──────── DATA FOR THE TASK ────────

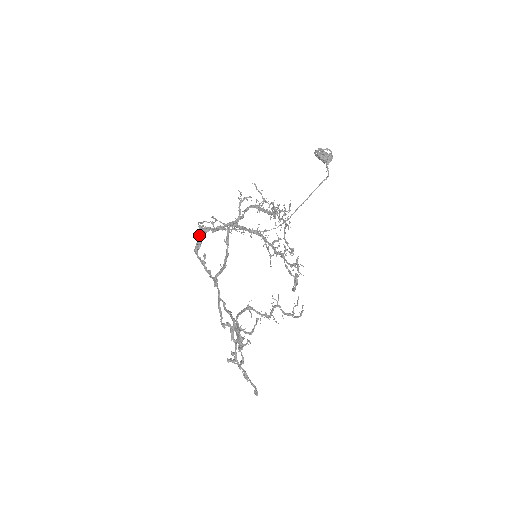
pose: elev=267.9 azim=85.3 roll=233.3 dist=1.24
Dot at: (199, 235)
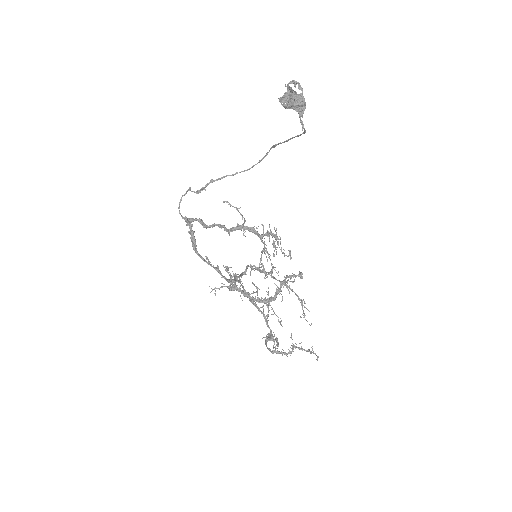
Dot at: occluded
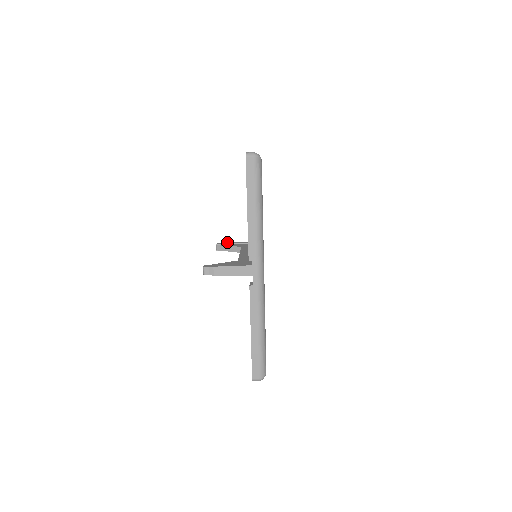
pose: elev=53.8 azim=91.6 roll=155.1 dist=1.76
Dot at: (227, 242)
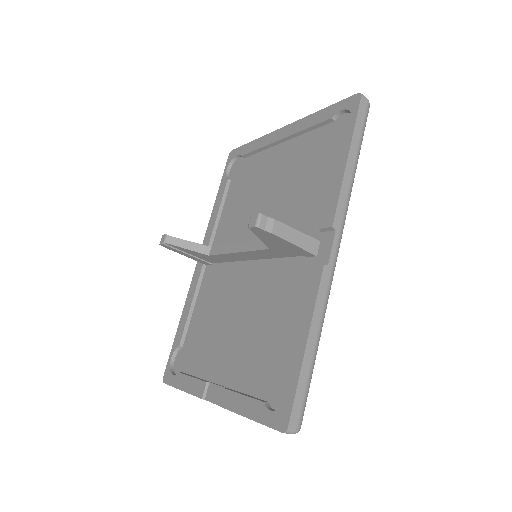
Dot at: occluded
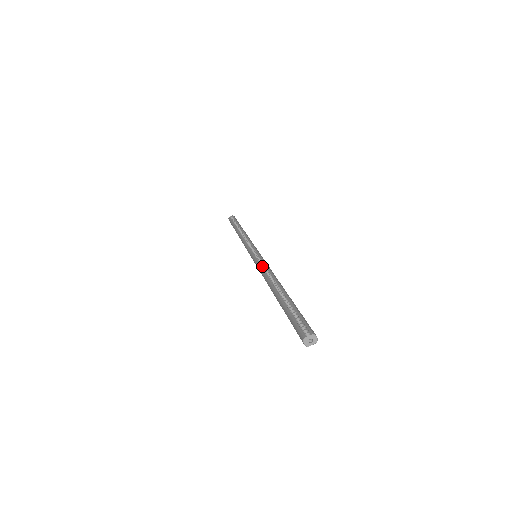
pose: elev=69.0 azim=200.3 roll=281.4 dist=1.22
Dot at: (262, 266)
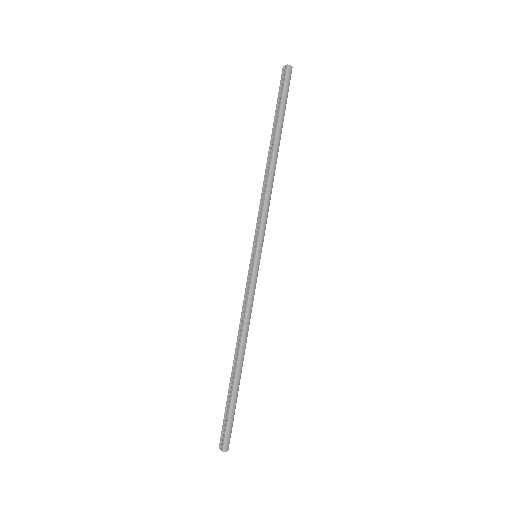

────────

TASK
Give back every line of the records above word for word, but leave out the pictures.

EXPECTED ANSWER
pose: elev=267.9 azim=85.3 roll=233.3 dist=1.24
Dot at: (199, 235)
Dot at: occluded
pose: elev=53.8 azim=91.6 roll=155.1 dist=1.76
Dot at: (227, 242)
Dot at: occluded
pose: elev=69.0 azim=200.3 roll=281.4 dist=1.22
Dot at: (262, 266)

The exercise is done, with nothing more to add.